Pues, aunque fue él quien en Augsburgo en 1530 había rechazado rotundamente a los zwinglianos, sus investigaciones históricas le impresionaron con la creencia de que, en realidad, como de hecho mantenían los zwinglianos, ni el propio Agustín, entre los antiguos, había enseñado la Presencia Corporal Real a la manera de Lutero, ni siquiera del catolicismo romano; y su propia opinión teológica le indujo al menos a contentarse con proposiciones más o menos oscuras sobre la comunión del Salvador que murió por nosotros con los comensales en Su mesa, sin ninguna declaración fija o clara sobre la sustancialidad del Cuerpo. Esto aparece, por ejemplo, en sus Loci Communes, aunque en la fórmula de la Concordia de Wittenberg de 1536 fue más allá, junto con Lutero.

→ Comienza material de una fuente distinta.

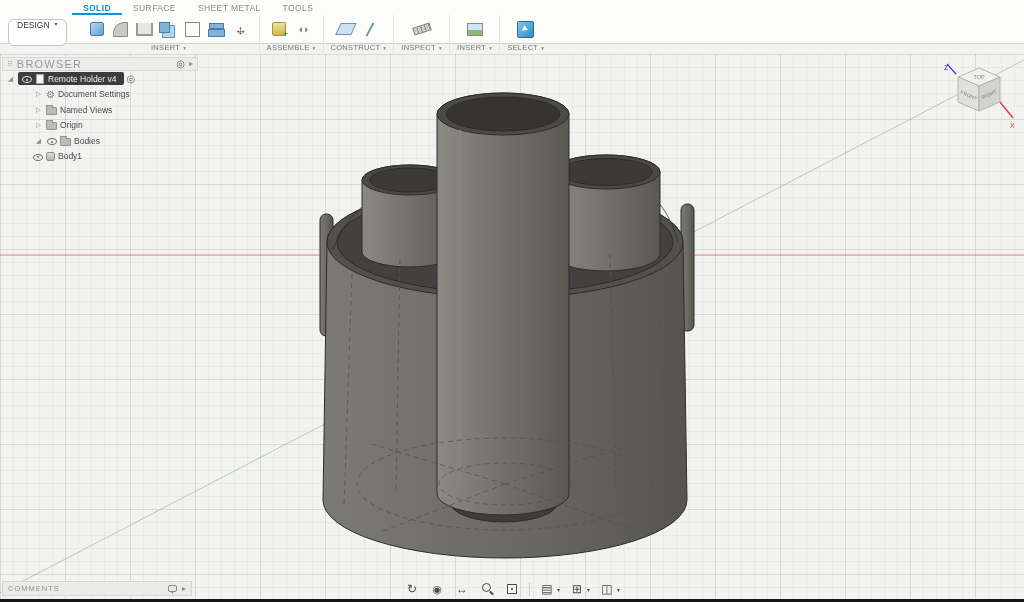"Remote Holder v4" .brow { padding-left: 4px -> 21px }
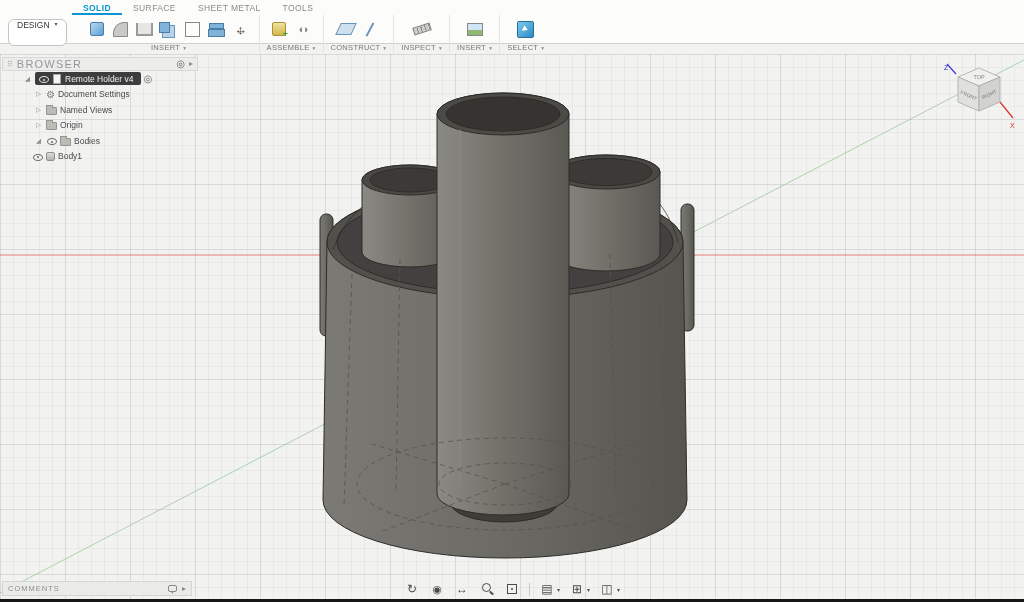"COMMENTS" .comments { height: 15px -> 25px }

Sobre el primer punto mencionado, un sacerdote llamado Cordatus, un estricto partidario de Lutero, había levantado una protesta contra él en 1536. Pero el oponente a quien Melancthon temía principalmente a este respecto era el teólogo Amsdorf, quien no solo era un viejo amigo íntimo de Lutero, sino el guardián especial, tanto entonces como aún más después de la muerte de Lutero, de la ortodoxia luterana. Pero el propio Lutero estaba ansioso por evitar, incluso en este asunto, cualquier ruptura o discordia con Melancthon. Se esforzó mucho por reconciliar la diferencia, y también supo guardar silencio, aunque sin desviarse de su propio punto de vista estricto, ni ser capaz de pasar por alto la peculiaridad de la enseñanza de su amigo, conspicuamente aparente como era en la nueva edición de su libro.
Esto nos recuerda, además, cómo Lutero, durante su enfermedad en Esmalcalda en 1537, no ocultó su temor de que se produjera una división en Wittenberg después de su muerte.